**Instructions to follow:** Below is a listing; write it out exactly and drop any images from it.

===== Data block =====

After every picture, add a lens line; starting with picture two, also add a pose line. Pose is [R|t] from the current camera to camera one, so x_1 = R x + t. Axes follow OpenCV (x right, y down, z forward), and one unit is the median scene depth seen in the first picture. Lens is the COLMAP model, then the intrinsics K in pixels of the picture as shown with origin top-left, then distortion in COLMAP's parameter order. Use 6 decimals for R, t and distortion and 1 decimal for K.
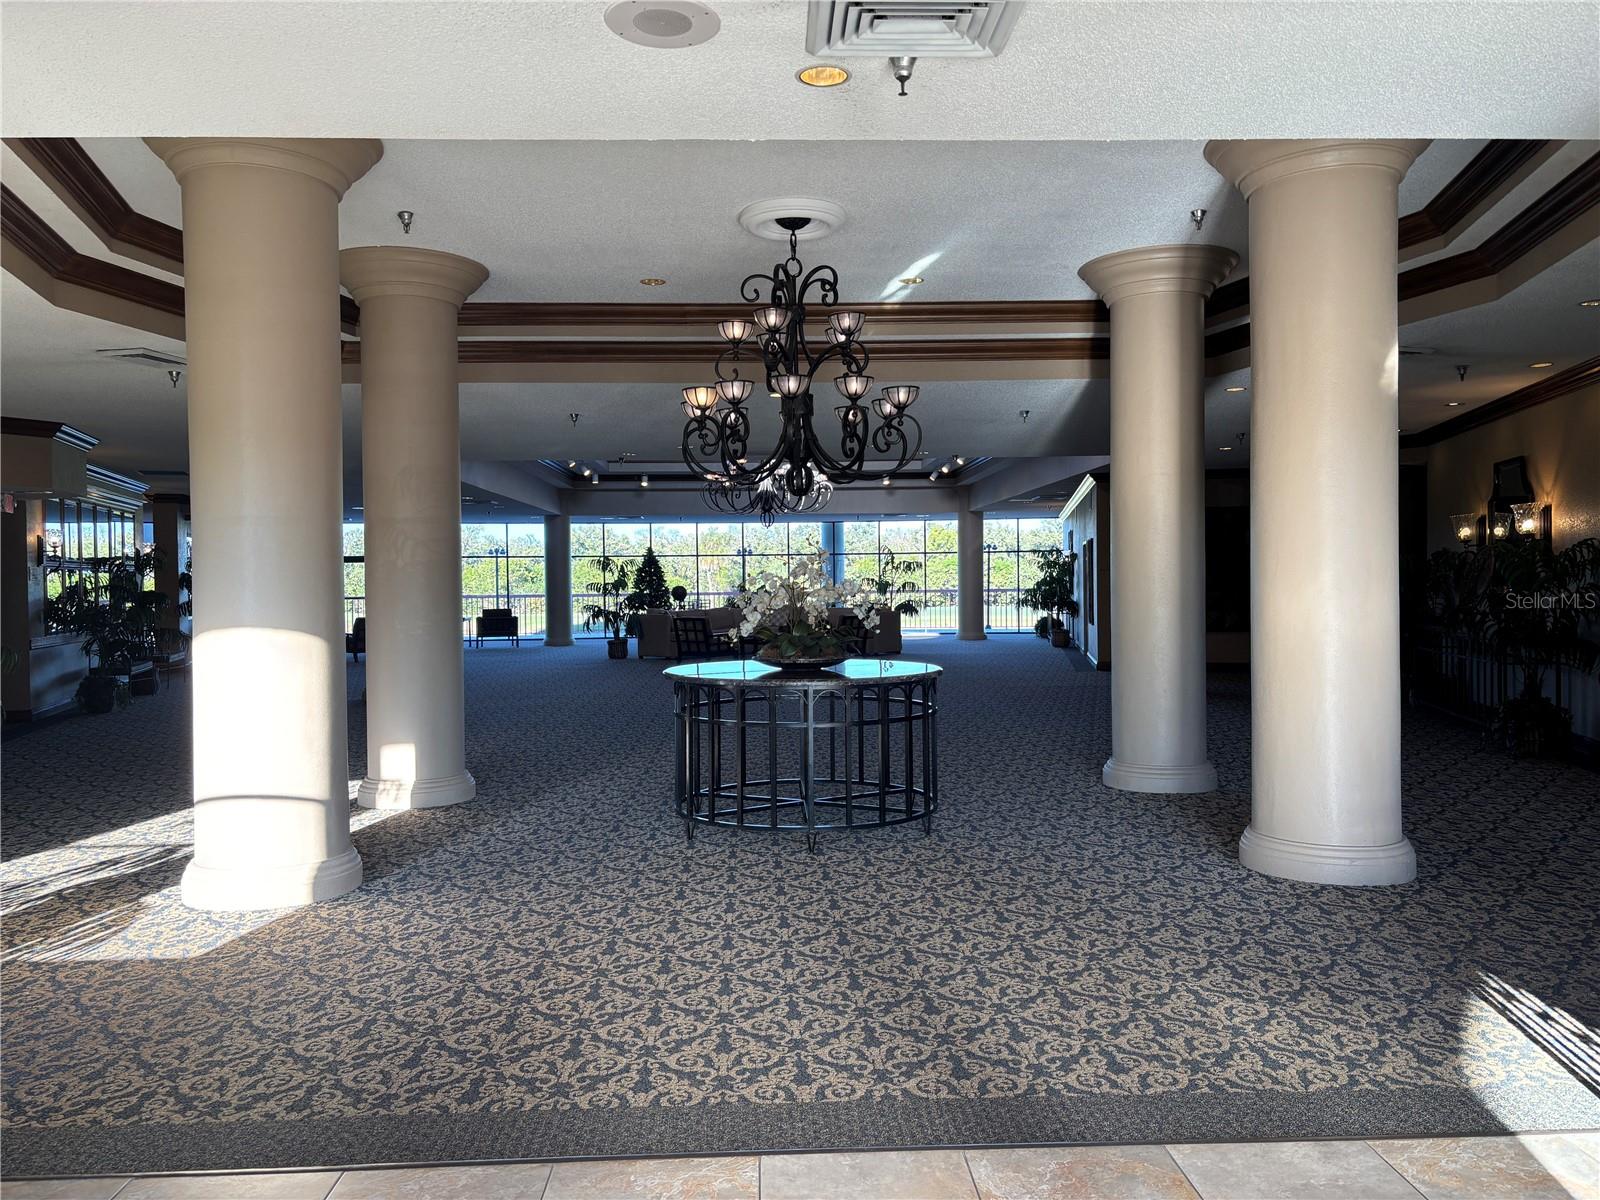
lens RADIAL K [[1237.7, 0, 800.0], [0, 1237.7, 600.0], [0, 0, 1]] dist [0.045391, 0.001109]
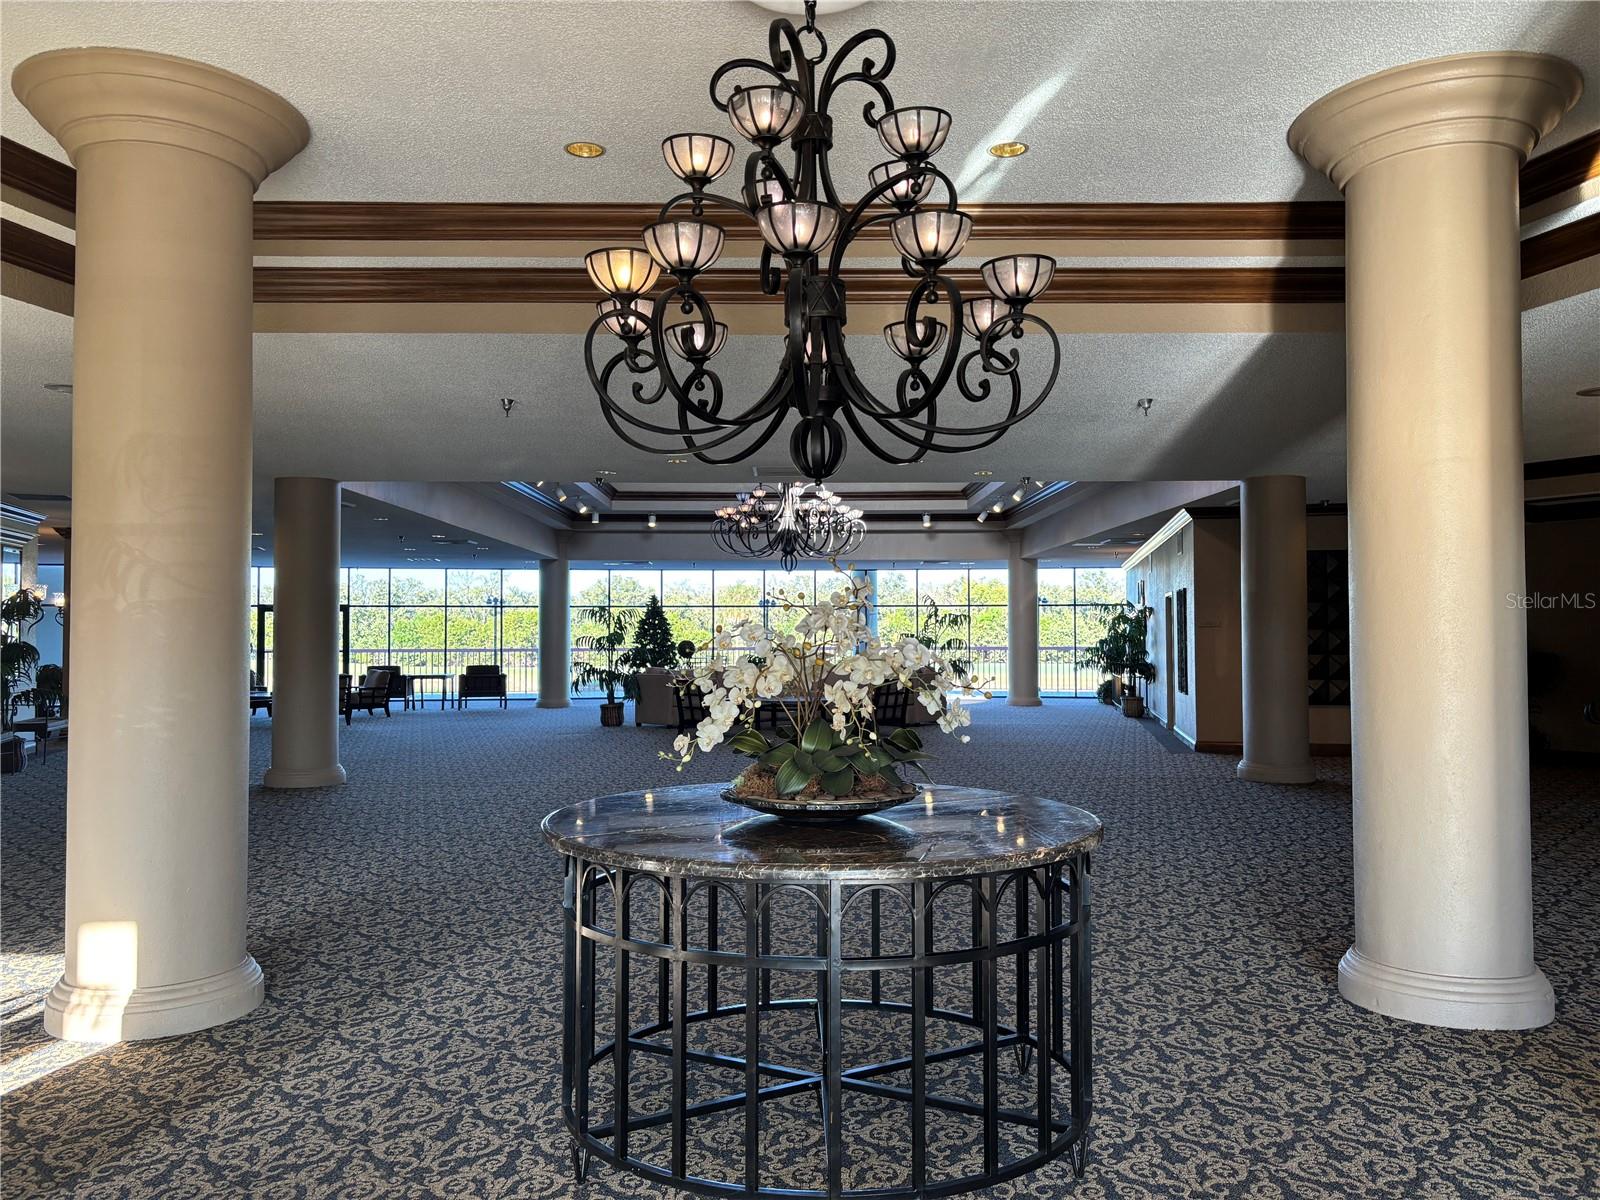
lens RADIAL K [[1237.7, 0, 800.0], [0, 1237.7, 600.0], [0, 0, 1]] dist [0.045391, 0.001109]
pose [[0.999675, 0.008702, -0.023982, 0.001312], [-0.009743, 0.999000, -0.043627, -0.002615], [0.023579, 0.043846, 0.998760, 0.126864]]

=====

**Response below:**
After every picture, add a lens line; starting with picture two, also add a pose line. Pose is [R|t] from the current camera to camera one, so x_1 = R x + t. Axes follow OpenCV (x right, y down, z forward), and one unit is the median scene depth seen in the first picture. Lens is the COLMAP model, then the intrinsics K in pixels of the picture as shown with origin top-left, then distortion in COLMAP's parameter order. Use 6 decimals for R, t and distortion and 1 decimal for K.
lens RADIAL K [[1237.7, 0, 800.0], [0, 1237.7, 600.0], [0, 0, 1]] dist [0.045391, 0.001109]
lens RADIAL K [[1237.7, 0, 800.0], [0, 1237.7, 600.0], [0, 0, 1]] dist [0.045391, 0.001109]
pose [[0.999675, 0.008702, -0.023982, 0.001312], [-0.009743, 0.999000, -0.043627, -0.002615], [0.023579, 0.043846, 0.998760, 0.126864]]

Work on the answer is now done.